=== ENTRIES SUPPLIED ===

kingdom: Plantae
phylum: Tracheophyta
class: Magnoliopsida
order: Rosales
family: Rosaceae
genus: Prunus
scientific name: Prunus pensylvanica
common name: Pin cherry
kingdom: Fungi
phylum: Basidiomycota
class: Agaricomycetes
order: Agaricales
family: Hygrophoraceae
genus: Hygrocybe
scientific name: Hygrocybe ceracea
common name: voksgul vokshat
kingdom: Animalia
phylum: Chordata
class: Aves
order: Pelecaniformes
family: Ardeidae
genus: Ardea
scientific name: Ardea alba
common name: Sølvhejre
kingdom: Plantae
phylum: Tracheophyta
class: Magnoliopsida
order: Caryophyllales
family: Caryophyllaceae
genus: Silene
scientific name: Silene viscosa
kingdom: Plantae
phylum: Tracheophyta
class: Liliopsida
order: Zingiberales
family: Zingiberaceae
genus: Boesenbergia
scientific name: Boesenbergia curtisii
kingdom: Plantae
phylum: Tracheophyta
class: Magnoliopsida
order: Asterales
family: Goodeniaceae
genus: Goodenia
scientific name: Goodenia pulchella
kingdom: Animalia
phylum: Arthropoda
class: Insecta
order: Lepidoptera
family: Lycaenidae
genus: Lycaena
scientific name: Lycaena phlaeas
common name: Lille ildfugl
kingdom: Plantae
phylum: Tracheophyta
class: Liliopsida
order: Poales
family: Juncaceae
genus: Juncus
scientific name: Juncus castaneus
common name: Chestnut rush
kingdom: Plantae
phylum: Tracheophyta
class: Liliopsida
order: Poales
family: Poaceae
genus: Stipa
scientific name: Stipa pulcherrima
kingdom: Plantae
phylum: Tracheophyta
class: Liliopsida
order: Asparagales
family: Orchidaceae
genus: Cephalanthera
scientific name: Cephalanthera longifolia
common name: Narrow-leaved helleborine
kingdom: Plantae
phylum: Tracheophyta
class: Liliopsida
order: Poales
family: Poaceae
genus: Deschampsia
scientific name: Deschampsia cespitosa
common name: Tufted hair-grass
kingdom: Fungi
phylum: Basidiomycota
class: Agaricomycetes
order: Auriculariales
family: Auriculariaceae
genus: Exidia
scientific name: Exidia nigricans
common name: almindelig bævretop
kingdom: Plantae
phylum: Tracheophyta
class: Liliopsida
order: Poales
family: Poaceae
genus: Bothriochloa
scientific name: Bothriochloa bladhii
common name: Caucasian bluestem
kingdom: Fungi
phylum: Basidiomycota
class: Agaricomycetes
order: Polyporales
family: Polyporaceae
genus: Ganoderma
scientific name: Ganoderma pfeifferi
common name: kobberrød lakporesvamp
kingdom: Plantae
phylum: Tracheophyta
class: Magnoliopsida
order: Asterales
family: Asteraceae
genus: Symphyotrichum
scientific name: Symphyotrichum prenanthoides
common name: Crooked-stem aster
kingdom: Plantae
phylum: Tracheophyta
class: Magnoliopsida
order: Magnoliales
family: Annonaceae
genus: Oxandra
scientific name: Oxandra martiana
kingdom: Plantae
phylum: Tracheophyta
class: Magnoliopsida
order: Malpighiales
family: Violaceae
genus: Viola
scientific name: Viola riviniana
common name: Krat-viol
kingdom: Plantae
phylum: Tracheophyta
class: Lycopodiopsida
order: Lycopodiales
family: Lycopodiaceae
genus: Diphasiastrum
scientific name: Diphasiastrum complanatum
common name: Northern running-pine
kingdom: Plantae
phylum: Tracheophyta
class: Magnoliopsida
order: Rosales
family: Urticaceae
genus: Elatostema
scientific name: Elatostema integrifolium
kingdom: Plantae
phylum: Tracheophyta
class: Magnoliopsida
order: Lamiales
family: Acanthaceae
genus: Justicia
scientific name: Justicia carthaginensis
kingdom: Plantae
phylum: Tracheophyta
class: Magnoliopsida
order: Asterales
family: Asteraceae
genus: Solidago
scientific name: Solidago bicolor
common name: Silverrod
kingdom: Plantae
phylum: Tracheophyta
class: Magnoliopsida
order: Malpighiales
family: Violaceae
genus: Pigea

===

• YOUR TASK:
Rewrite the material from the line containing "genus: Hygrocybe" through the line containing "scientific name: Ganoderma pfeifferi", swapping "common name" for "vernacular name" and keeping everything else the same.

• EXERCISE OUTPUT:
genus: Hygrocybe
scientific name: Hygrocybe ceracea
vernacular name: voksgul vokshat
kingdom: Animalia
phylum: Chordata
class: Aves
order: Pelecaniformes
family: Ardeidae
genus: Ardea
scientific name: Ardea alba
vernacular name: Sølvhejre
kingdom: Plantae
phylum: Tracheophyta
class: Magnoliopsida
order: Caryophyllales
family: Caryophyllaceae
genus: Silene
scientific name: Silene viscosa
kingdom: Plantae
phylum: Tracheophyta
class: Liliopsida
order: Zingiberales
family: Zingiberaceae
genus: Boesenbergia
scientific name: Boesenbergia curtisii
kingdom: Plantae
phylum: Tracheophyta
class: Magnoliopsida
order: Asterales
family: Goodeniaceae
genus: Goodenia
scientific name: Goodenia pulchella
kingdom: Animalia
phylum: Arthropoda
class: Insecta
order: Lepidoptera
family: Lycaenidae
genus: Lycaena
scientific name: Lycaena phlaeas
vernacular name: Lille ildfugl
kingdom: Plantae
phylum: Tracheophyta
class: Liliopsida
order: Poales
family: Juncaceae
genus: Juncus
scientific name: Juncus castaneus
vernacular name: Chestnut rush
kingdom: Plantae
phylum: Tracheophyta
class: Liliopsida
order: Poales
family: Poaceae
genus: Stipa
scientific name: Stipa pulcherrima
kingdom: Plantae
phylum: Tracheophyta
class: Liliopsida
order: Asparagales
family: Orchidaceae
genus: Cephalanthera
scientific name: Cephalanthera longifolia
vernacular name: Narrow-leaved helleborine
kingdom: Plantae
phylum: Tracheophyta
class: Liliopsida
order: Poales
family: Poaceae
genus: Deschampsia
scientific name: Deschampsia cespitosa
vernacular name: Tufted hair-grass
kingdom: Fungi
phylum: Basidiomycota
class: Agaricomycetes
order: Auriculariales
family: Auriculariaceae
genus: Exidia
scientific name: Exidia nigricans
vernacular name: almindelig bævretop
kingdom: Plantae
phylum: Tracheophyta
class: Liliopsida
order: Poales
family: Poaceae
genus: Bothriochloa
scientific name: Bothriochloa bladhii
vernacular name: Caucasian bluestem
kingdom: Fungi
phylum: Basidiomycota
class: Agaricomycetes
order: Polyporales
family: Polyporaceae
genus: Ganoderma
scientific name: Ganoderma pfeifferi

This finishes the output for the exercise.